What was it that made the stories of the three families you chose to follow so particularly compelling? Haven't many people crossed the race line the same way that they did?

I chose these three families because they were [both] typical and extraordinary. These families represent the diversity and range of people who crossed the line from black to white through class, geography, and social positions. There is such a rich historical record about the [Wall, Gibson, and Spencer] families [that allows us] to move beyond genealogical facts and think about who they were and what they did.

What did you find most interesting when comparing attitudes between the 1700s and 1800s, when the bulk of the narrative takes place, to present-day?

When looking at the Kentucky family, the Spencers, Jordan Spencer was visibly dark. He dyed his hair and every time he would sweat, the dye would run. There were constant reminders that this man was different. At the same time, the community still saw him as white, and decided that you could have a dark white man. These communities were capable of a lot of tolerance … on an individual level.

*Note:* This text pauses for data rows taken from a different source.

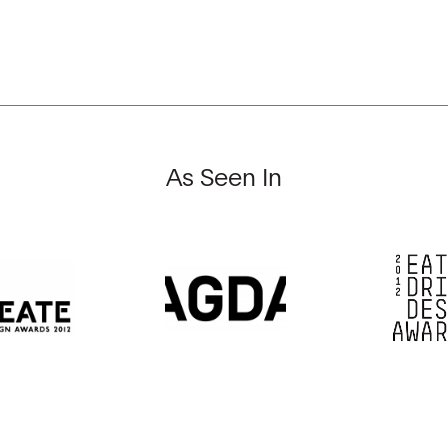
As Seen In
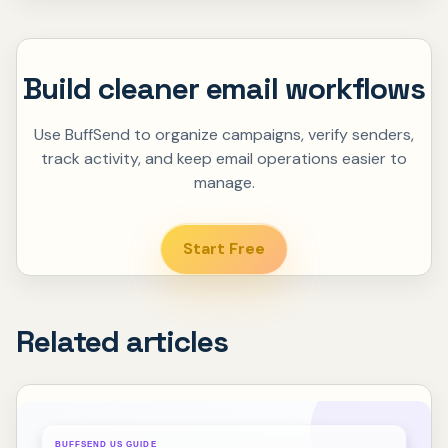
Build cleaner email workflows
Use BuffSend to organize campaigns, verify senders,
track activity, and keep email operations easier to
manage.
Start Free
Related articles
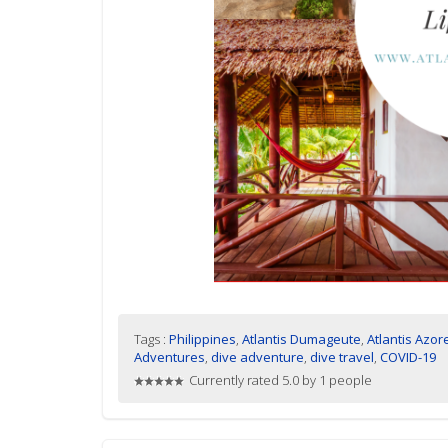
Tags :
Philippines
,
Atlantis Dumageute
,
Atlantis Azor
Adventures
,
dive adventure
,
dive travel
,
COVID-19
Currently rated 5.0 by 1 people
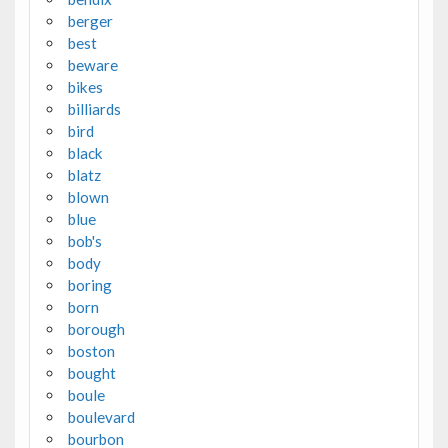
berger
best
beware
bikes
billiards
bird
black
blatz
blown
blue
bob's
body
boring
born
borough
boston
bought
boule
boulevard
bourbon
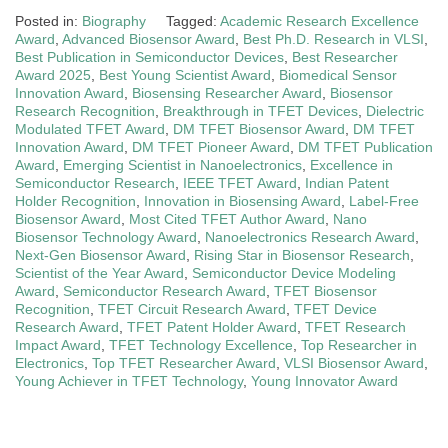
Posted in:
Biography
Tagged:
Academic Research Excellence
Award
,
Advanced Biosensor Award
,
Best Ph.D. Research in VLSI
,
Best Publication in Semiconductor Devices
,
Best Researcher
Award 2025
,
Best Young Scientist Award
,
Biomedical Sensor
Innovation Award
,
Biosensing Researcher Award
,
Biosensor
Research Recognition
,
Breakthrough in TFET Devices
,
Dielectric
Modulated TFET Award
,
DM TFET Biosensor Award
,
DM TFET
Innovation Award
,
DM TFET Pioneer Award
,
DM TFET Publication
Award
,
Emerging Scientist in Nanoelectronics
,
Excellence in
Semiconductor Research
,
IEEE TFET Award
,
Indian Patent
Holder Recognition
,
Innovation in Biosensing Award
,
Label-Free
Biosensor Award
,
Most Cited TFET Author Award
,
Nano
Biosensor Technology Award
,
Nanoelectronics Research Award
,
Next-Gen Biosensor Award
,
Rising Star in Biosensor Research
,
Scientist of the Year Award
,
Semiconductor Device Modeling
Award
,
Semiconductor Research Award
,
TFET Biosensor
Recognition
,
TFET Circuit Research Award
,
TFET Device
Research Award
,
TFET Patent Holder Award
,
TFET Research
Impact Award
,
TFET Technology Excellence
,
Top Researcher in
Electronics
,
Top TFET Researcher Award
,
VLSI Biosensor Award
,
Young Achiever in TFET Technology
,
Young Innovator Award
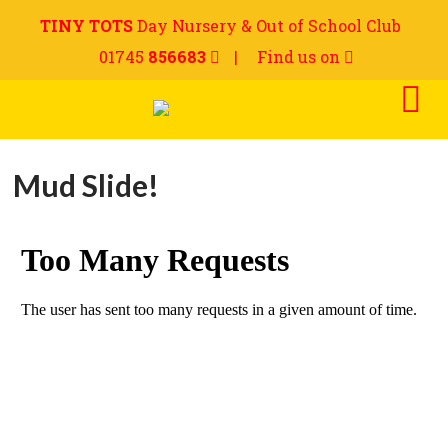
TINY TOTS
Day Nursery & Out of School Club
01745
856683
|
Find us on
Mud Slide!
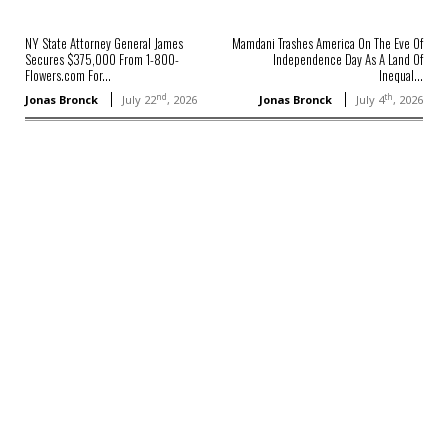
NY State Attorney General James
Mamdani Trashes America On The Eve Of
Secures $375,000 From 1-800-
Independence Day As A Land Of
Flowers.com For...
Inequal...
nd
th
Jonas Bronck
July 22
, 2026
Jonas Bronck
July 4
, 2026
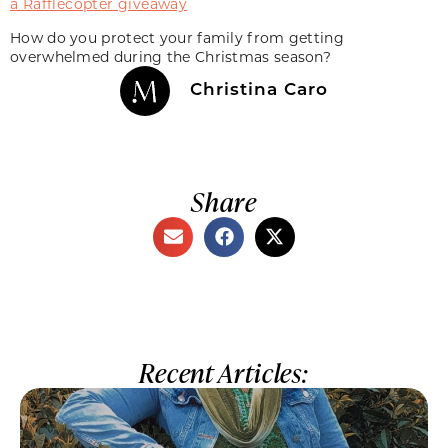
a Rafflecopter giveaway
How do you protect your family from getting
overwhelmed during the Christmas season?
Christina Caro
Share
Recent Articles:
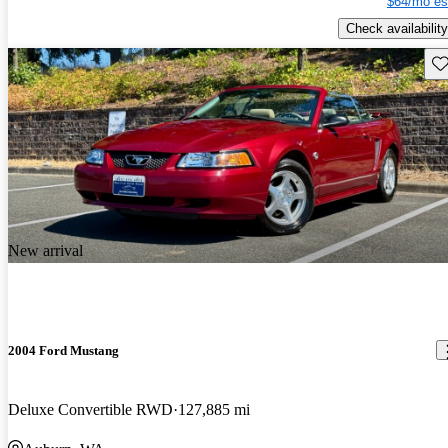
$64/mo es
Check availability
Sav
New arrival
2004 Ford Mustang
Deluxe Convertible RWD
127,885 mi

Americans were exercising tolerance but at the same time, they chose to hate.

Did you find that people’s reactions were overwhelmingly negative upon finding out these families had African American ancestry?

Certainly, like O.S.B. Wall’s great-grandson [Thomas Murphy]. But the attitudes certainly evolve over time. People who were in denial make peace with the history. I understand Murphy’s reaction as a recognition of denial. But through years of working on his family history, he has a much stronger sense that this is his story. He’s become a tireless researcher and is committed to getting the story out, and I think that says volumes.